Wer das Amt eines Gläubigerausschussmitglieds übernimmt, haftet gemäß § 71 InsO nach den gleichen Grundsätzen wie ein Insolvenzverwalter und muss sich über seinen Pflichtenkreis vergewissern. Sein Pflichtenkreis orientiert sich, neben den gesetzlichen Rechten und Pflichten, an der Sorgfalt eines ordentlichen und gewissenhaften Mitglieds im Gläubigerausschuss. Er kann sich in einem Haftungsprozess nicht darauf berufen, über seine Pflichten nicht belehrt worden zu sein; denn Mitglieder, die sich über ihre Pflichten nicht unterrichten, handeln nach ständiger Rechtsprechung fahrlässig und mithin schuldhaft im Sinne haftungsrechtlicher Normen. Wegen dieser Risiken hat jedes Mitglied einen Anspruch auf eine dem Risiko entsprechende Haftpflichtversicherung, die aus der Insolvenzmasse gezahlt wird.

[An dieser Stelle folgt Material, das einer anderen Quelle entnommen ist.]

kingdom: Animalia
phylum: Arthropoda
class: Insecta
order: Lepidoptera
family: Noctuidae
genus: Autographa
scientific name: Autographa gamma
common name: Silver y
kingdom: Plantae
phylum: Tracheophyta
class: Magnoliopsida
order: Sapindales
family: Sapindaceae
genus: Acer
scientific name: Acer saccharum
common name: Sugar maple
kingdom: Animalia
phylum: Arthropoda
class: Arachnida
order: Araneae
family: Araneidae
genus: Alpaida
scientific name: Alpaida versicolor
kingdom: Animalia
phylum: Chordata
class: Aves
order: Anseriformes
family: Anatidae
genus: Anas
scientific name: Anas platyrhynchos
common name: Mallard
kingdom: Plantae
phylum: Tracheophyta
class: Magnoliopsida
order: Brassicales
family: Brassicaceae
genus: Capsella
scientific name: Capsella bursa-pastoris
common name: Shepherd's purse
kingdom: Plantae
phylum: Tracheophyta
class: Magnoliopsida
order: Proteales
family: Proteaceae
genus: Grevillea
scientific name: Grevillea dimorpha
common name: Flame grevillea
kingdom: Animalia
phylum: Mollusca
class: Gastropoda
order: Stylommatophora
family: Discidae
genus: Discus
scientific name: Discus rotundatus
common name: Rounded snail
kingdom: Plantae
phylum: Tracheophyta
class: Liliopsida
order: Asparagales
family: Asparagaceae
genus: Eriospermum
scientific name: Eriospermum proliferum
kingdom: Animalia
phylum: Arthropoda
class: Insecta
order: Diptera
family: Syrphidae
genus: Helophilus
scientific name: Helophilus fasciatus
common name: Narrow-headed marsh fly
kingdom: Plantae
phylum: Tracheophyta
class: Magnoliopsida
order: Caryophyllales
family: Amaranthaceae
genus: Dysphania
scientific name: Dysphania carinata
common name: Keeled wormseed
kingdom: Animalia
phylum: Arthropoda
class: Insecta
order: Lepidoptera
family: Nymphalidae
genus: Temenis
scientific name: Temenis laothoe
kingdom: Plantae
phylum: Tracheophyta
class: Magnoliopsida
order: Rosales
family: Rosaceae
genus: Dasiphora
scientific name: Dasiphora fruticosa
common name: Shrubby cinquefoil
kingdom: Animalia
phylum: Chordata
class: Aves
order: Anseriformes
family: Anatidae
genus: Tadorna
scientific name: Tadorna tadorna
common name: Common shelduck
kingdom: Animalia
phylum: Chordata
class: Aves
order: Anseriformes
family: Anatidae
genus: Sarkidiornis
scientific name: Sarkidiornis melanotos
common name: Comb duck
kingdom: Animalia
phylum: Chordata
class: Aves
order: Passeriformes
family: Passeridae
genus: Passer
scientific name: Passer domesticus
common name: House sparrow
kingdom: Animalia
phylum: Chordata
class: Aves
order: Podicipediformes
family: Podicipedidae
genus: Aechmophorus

Die Vergütung der Ausschussmitglieder
Mitglieder des Gläubigerausschusses haben einen gesetzlichen Anspruch auf Vergütung, und zwar „regelmäßig“ (so § 17 Abs. 1 InsVV) entsprechend dem Zeitaufwand und sodann unter Berücksichtigung des Umfangs der Tätigkeit, sowie auf Erstattung angemessener Auslagen gemäß § 18 Abs. 1 InsVV. Der Zeitaufwand umfasst alle Zeiten, die im Zusammenhang mit der Ausschusstätigkeit stehen, also nicht nur Zeiten der unmittelbaren Anwesenheit in Sitzungen und bei Besprechungen, sondern auch Zeiten der An- und Abfahrten, der häuslichen Vorbereitung, für Aktenstudium, Telefonate, Recherchen in Literatur oder Praxis, letztlich also jede Tätigkeit, die der sachgerechten Wahrnehmung der Aufgaben eines Gläubigerausschussmitglieds zu dienen bestimmt war. Die festgesetzten Stundensätze variieren je nach Schwierigkeit des Verfahrens und Qualifikation der Mitglieder zwischen 75 und 350 Euro pro Stunde. Es liegt auch in der Natur der Sache, dass die Vergütungen der einzelnen Mitglieder differieren können und regelmäßig auch müssen, um dem jeweiligen Tätigkeitsbereich und der unterschiedlichen Qualifikation zu entsprechen.
Fazit
Die Mitarbeit in einem Gläubigerausschuss ist für die gläubigerautonome Gestaltung und Kontrolle eines Insolvenzverfahrens, egal ob als Sanierungs- oder Liquidationsverfahren ausgestaltet, von überragender Bedeutung. Gerade bei einer geplanten Sanierung eines Rechtsträgers ist hoher wirtschaftlicher Sachverstand erforderlich. Die organisierte und professionelle Vertretung von Gläubigerinteressen hat ein hohes Entwicklungspotenzial und birgt gerade für Steuerberater ein überaus interessantes Betätigungsfeld, in das berufliche Erfahrung und fachliche Expertise in besonderer Weise eingebracht werden können.